ACTION ITEM: Please repeat all of the listing exactly.

RECORDS TO PROCESS:
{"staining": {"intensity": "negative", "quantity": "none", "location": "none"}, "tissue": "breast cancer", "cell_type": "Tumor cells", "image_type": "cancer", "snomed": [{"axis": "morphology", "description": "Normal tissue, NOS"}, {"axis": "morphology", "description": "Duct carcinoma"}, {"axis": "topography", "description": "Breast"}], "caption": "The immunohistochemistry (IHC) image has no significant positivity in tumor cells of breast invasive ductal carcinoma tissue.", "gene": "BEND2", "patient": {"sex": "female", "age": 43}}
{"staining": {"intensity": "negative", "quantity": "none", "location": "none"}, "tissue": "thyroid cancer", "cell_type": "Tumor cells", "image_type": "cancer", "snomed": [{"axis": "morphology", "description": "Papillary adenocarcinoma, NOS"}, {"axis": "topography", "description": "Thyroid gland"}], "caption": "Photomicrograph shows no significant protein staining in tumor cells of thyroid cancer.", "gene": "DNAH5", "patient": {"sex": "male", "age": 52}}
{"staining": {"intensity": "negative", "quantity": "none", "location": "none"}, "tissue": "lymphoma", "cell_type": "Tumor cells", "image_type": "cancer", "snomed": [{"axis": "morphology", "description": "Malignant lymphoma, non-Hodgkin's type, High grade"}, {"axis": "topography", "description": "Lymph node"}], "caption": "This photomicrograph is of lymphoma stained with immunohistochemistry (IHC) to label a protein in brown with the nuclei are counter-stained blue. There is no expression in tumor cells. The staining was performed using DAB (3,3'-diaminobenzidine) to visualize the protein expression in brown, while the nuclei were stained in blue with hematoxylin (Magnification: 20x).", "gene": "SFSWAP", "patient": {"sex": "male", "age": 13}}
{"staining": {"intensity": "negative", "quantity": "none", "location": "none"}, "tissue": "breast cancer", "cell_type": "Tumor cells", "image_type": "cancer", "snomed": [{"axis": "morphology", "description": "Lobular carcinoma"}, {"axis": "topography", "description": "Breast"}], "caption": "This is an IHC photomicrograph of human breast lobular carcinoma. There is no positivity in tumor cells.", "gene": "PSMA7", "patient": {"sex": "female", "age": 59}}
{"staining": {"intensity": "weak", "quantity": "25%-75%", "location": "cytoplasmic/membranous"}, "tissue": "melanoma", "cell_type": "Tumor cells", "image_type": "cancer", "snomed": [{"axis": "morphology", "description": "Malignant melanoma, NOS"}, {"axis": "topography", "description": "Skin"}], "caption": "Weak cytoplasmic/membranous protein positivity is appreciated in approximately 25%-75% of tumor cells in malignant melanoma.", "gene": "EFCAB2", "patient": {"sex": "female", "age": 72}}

WRITTEN REPLY:
{"staining": {"intensity": "negative", "quantity": "none", "location": "none"}, "tissue": "breast cancer", "cell_type": "Tumor cells", "image_type": "cancer", "snomed": [{"axis": "morphology", "description": "Normal tissue, NOS"}, {"axis": "morphology", "description": "Duct carcinoma"}, {"axis": "topography", "description": "Breast"}], "caption": "The immunohistochemistry (IHC) image has no significant positivity in tumor cells of breast invasive ductal carcinoma tissue.", "gene": "BEND2", "patient": {"sex": "female", "age": 43}}
{"staining": {"intensity": "negative", "quantity": "none", "location": "none"}, "tissue": "thyroid cancer", "cell_type": "Tumor cells", "image_type": "cancer", "snomed": [{"axis": "morphology", "description": "Papillary adenocarcinoma, NOS"}, {"axis": "topography", "description": "Thyroid gland"}], "caption": "Photomicrograph shows no significant protein staining in tumor cells of thyroid cancer.", "gene": "DNAH5", "patient": {"sex": "male", "age": 52}}
{"staining": {"intensity": "negative", "quantity": "none", "location": "none"}, "tissue": "lymphoma", "cell_type": "Tumor cells", "image_type": "cancer", "snomed": [{"axis": "morphology", "description": "Malignant lymphoma, non-Hodgkin's type, High grade"}, {"axis": "topography", "description": "Lymph node"}], "caption": "This photomicrograph is of lymphoma stained with immunohistochemistry (IHC) to label a protein in brown with the nuclei are counter-stained blue. There is no expression in tumor cells. The staining was performed using DAB (3,3'-diaminobenzidine) to visualize the protein expression in brown, while the nuclei were stained in blue with hematoxylin (Magnification: 20x).", "gene": "SFSWAP", "patient": {"sex": "male", "age": 13}}
{"staining": {"intensity": "negative", "quantity": "none", "location": "none"}, "tissue": "breast cancer", "cell_type": "Tumor cells", "image_type": "cancer", "snomed": [{"axis": "morphology", "description": "Lobular carcinoma"}, {"axis": "topography", "description": "Breast"}], "caption": "This is an IHC photomicrograph of human breast lobular carcinoma. There is no positivity in tumor cells.", "gene": "PSMA7", "patient": {"sex": "female", "age": 59}}
{"staining": {"intensity": "weak", "quantity": "25%-75%", "location": "cytoplasmic/membranous"}, "tissue": "melanoma", "cell_type": "Tumor cells", "image_type": "cancer", "snomed": [{"axis": "morphology", "description": "Malignant melanoma, NOS"}, {"axis": "topography", "description": "Skin"}], "caption": "Weak cytoplasmic/membranous protein positivity is appreciated in approximately 25%-75% of tumor cells in malignant melanoma.", "gene": "EFCAB2", "patient": {"sex": "female", "age": 72}}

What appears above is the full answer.